TEXTE À ÉTUDIER ->

Ou comment relier la Grèce à la Catalogne en 4 jours.
Moi j’aime les choses bien préparées. Quand on me dit « Ce soir on dormira dans une maison et on mangera du poisson dans un restaurant », faut pas me vendre à 6 heures du soir qu’on va planter la tente dans un champ d’orangers, oranges qui vont d’ailleurs fournir de dessert après le plat de pâtes du dîner, vu que c’est le seul féculent et le seul fruit qu’on a sous la main. Du coup, par nature, les aléas, j’aurai tendance à ne pas les provoquer.
Papa, lui, il n’est pas précautionneux comme ça. Quant à la nuit tombée, sur le chemin du port de Patras, il lâche tout goguenard à Maman » Tu sais, ce voyage est vraiment lisse, hormis le problème du passeport, il ne nous est presque rien arrivé, je veux dire, ces petits inconvénients qui font dérailler le quotidien », c’est clairement une insulte à toutes les divinités grecques qui veillent sur notre voyage et prennent soin de ne pas éteindre la bonne étoile qui nous suit depuis des semaines.
Pourquoi provoquer les Dieux, alors que devant nous on avait encore un trajet en bateau pour traverser la Mer Adriatique, de Patras (Grèce) à Brindisi (Italie), une journée de transition en train et une autre en vélo dans la botte italienne pour rejoindre la côte ouest à Civitavecchia (un port non loin de Rome), avant une nouvelle longue navigation jusqu’à Barcelone.
Alors bien sûr, la bonne étoile, elle a scintillé un petit moment encore, puis elle a commencé à clignoter, comme un appel de détresse, de manière de plus en plus espacée, de plus en plus faible, comme si elle nous disait « Désolée, je vous laisse, bonne chance, vous en aurez bien besoin ! » et elle s’est éteinte. Moi du fond de ma carriole, j’ai bien vu tout ça, la provoc’ de Papa, le silence courroucé des Dieux, et surtout cette étoile qui nous abandonnait contre son gré, rapatriée au bercail par les puissances du ciel. Je n’ai rien dit, mais la suite des évènements m’a donné raison.

DONNÉES ->
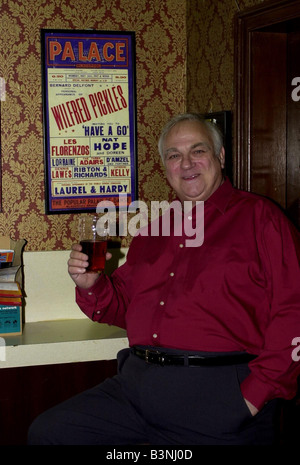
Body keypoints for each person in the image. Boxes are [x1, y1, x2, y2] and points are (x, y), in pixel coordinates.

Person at [28, 113, 300, 445]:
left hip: (218, 393)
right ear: (165, 167)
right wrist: (93, 286)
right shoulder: (153, 231)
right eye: (174, 155)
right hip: (137, 388)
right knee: (52, 433)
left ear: (221, 156)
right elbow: (124, 309)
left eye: (197, 151)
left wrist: (254, 396)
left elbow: (294, 312)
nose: (186, 163)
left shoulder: (262, 219)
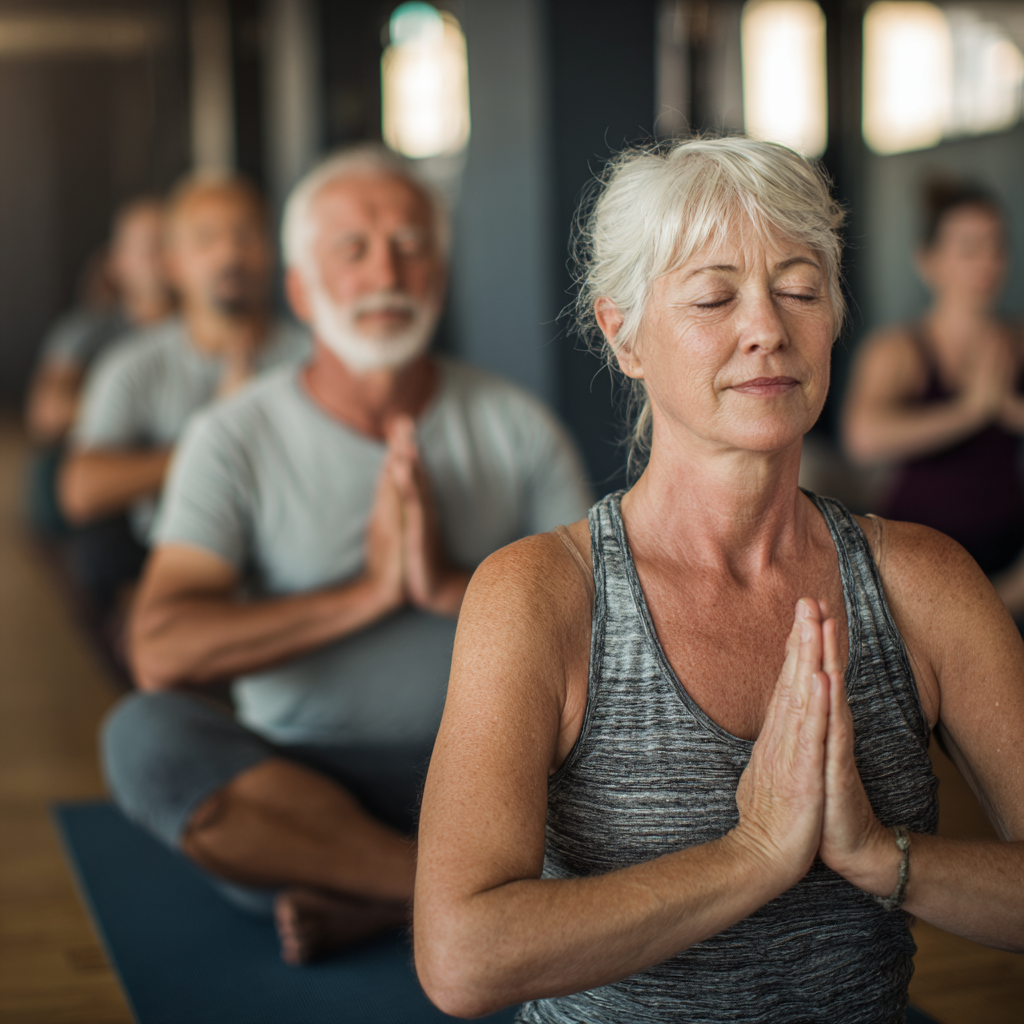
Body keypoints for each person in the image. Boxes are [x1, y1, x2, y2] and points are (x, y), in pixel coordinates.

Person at [413, 139, 1024, 1022]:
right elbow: (462, 957)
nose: (767, 327)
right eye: (713, 295)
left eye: (800, 288)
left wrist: (883, 856)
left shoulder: (923, 582)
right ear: (622, 335)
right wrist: (756, 853)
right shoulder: (542, 596)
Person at [100, 146, 591, 965]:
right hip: (301, 792)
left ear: (440, 269)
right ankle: (442, 896)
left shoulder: (516, 424)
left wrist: (441, 586)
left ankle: (387, 898)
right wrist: (366, 591)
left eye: (409, 244)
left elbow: (604, 635)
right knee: (144, 738)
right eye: (352, 250)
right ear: (300, 288)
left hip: (496, 777)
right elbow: (159, 650)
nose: (385, 272)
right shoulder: (232, 437)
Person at [58, 175, 309, 619]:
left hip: (295, 565)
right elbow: (80, 489)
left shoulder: (315, 358)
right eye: (206, 239)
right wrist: (214, 434)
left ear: (272, 251)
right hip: (173, 563)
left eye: (246, 235)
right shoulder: (133, 365)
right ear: (173, 264)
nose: (230, 253)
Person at [842, 181, 1024, 616]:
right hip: (918, 557)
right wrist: (970, 411)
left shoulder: (1017, 343)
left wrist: (1007, 409)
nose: (988, 261)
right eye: (969, 248)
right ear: (929, 261)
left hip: (1009, 558)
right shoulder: (899, 349)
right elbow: (862, 439)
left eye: (997, 246)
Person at [24, 198, 173, 535]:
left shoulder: (197, 333)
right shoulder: (86, 331)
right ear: (117, 261)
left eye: (167, 244)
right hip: (112, 464)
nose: (159, 258)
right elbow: (47, 412)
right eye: (146, 247)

EXERCICES À RÉALISER ->
• A. Dans le récit de voyage, entre quels ports se fait la traversée en bateau de la mer Adriatique ?
• B. Recopiez le passage du récit de voyage qui commence par « Ou comment relier » et se termine par « pas les provoquer. », en substituant « viande » à « poisson ».

RÉPONSES PAR EXERCICE ->
• A. De Patras (Grèce) à Brindisi (Italie).

• B.
Ou comment relier la Grèce à la Catalogne en 4 jours.
Moi j’aime les choses bien préparées. Quand on me dit « Ce soir on dormira dans une maison et on mangera du viande dans un restaurant », faut pas me vendre à 6 heures du soir qu’on va planter la tente dans un champ d’orangers, oranges qui vont d’ailleurs fournir de dessert après le plat de pâtes du dîner, vu que c’est le seul féculent et le seul fruit qu’on a sous la main. Du coup, par nature, les aléas, j’aurai tendance à ne pas les provoquer.